Thursday, November 02, 2006

Atchoo

I have a cold. I can see you nodding your head sagaciously, saying: "Oh, that's the one that's going around. The Zeitghost has that cold that I had a few weeks back." Yes I'm aware you think I have that cold. I have been told this innumerable times by lots of people. They all think I have their cold, and it's a fallacy. The truth is I wouldn't be caught dead with one of your colds. It's not becoming of me. I have a designer cold.

My cold is a trendoid, hipster, sexy kind of cold. I actually picked it up in London at the weekend. Shoreditch to be precise, that hotbed of wonky haircuts, skinny jeans, and punchable faces. I was sitting outside this superubercool scenster hangout – a quirky little Malaysian piebald donkey ball shavers practice (can't tell you the full address because you'll cramp the place's style) – and I was only wearing a string vest and some luminous green corduroy hot pants. I was cool. I was cold too, but being cool was the priority.

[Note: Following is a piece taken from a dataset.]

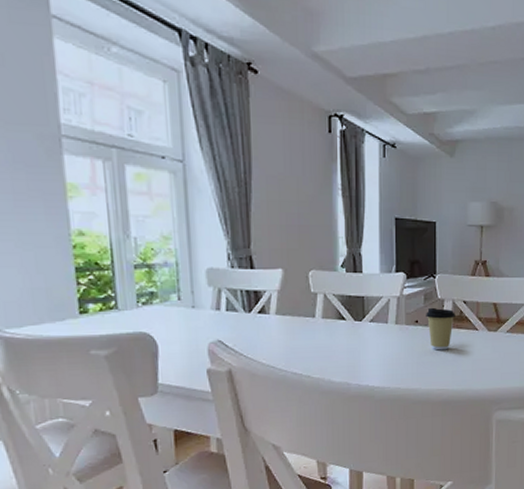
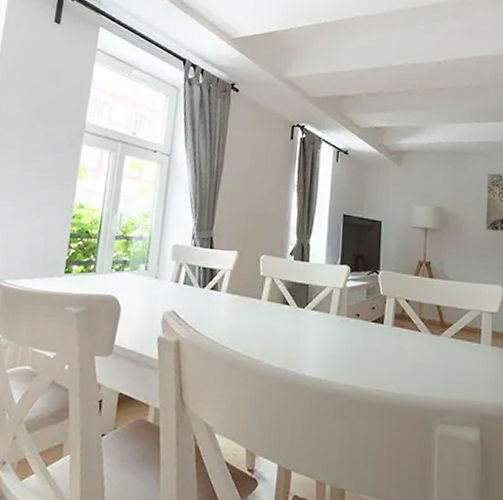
coffee cup: present [426,307,455,351] -> none [367,302,397,348]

So that's how I got my cold. I think I picked it up off this member of a radically rad art collective, while we were dicussing the possibility of locating a 'space'. Everything is about space in London you see. "Do you have a space?" "What's your space like?" "Is there room in your space for two?" etc. I told him I had a space back home, and there was enough room to kick ball. He had the sniffles and looked pensively at Banksy stencil that turned out to be a Caution: Hipsterai Loafing About sign.

As you can see the from it's origins, this cold is pretty chic. I was told it's part of a nouvelle vague of colds, a high concept piece of design, exclusive, refined, urbane. Just like it's host. None of this Lemsip quaffing, Halls Soother sucking, Vicks inhaling consumerist crap. The cold can not be tamed. It's a unique and vibrant piece of biological engineering. I am privileged.

If you think about it, think cold is like a bit of haute couture fashion. It's a once-off, it fits me perfectly and I would be seen dead outside in it. Did I mention I got it in London, one of the planet's real fashion capitals? And this cold picked me out. I wasn't looking for a cold. It decided that I was the sophisticated enough to be the carrier. Pretty neat for me. Needless to say, people I travelled with didn't get this cold.

They, like you, probably got there cold's off some germ covered toilet chain in Tescos, or by being sneezed on by an incontinent old woman in the queue for Holy Communion. As good a place as any, but not really my scene any more. Next season I plan to make a trip to New York maybe see what sort of cold I can pick up there. Maybe I'll even get the flu in Paris. Imagine hypothermia in Milan this spring! The expense is extravagant and vulgar I know but it's worth it.

If I have one reservation about this haute-coldture it has to be the snot. I have a constant tsunami of snot streaming down my face, and chic as this London town snot is, it can be awkward to manage. Maybe next season I'll get a pret-a-porter version of this cold, one that I can fling on, have for any occasion, and is less high maintenance.

This cold is already becoming a classic, must have accessory, especially now that it's Kate Moss endorsed. Apparently she is appearing on the front of next months Vogue with a runny nose, pink eye and fist of soggy, mangled Kleenex. My cold will probably be gone by then, and all the johnny-come-latelys will be running about balls naked desperate to catch a chill. Pathetic really but that's what it's like being a slave to fashion.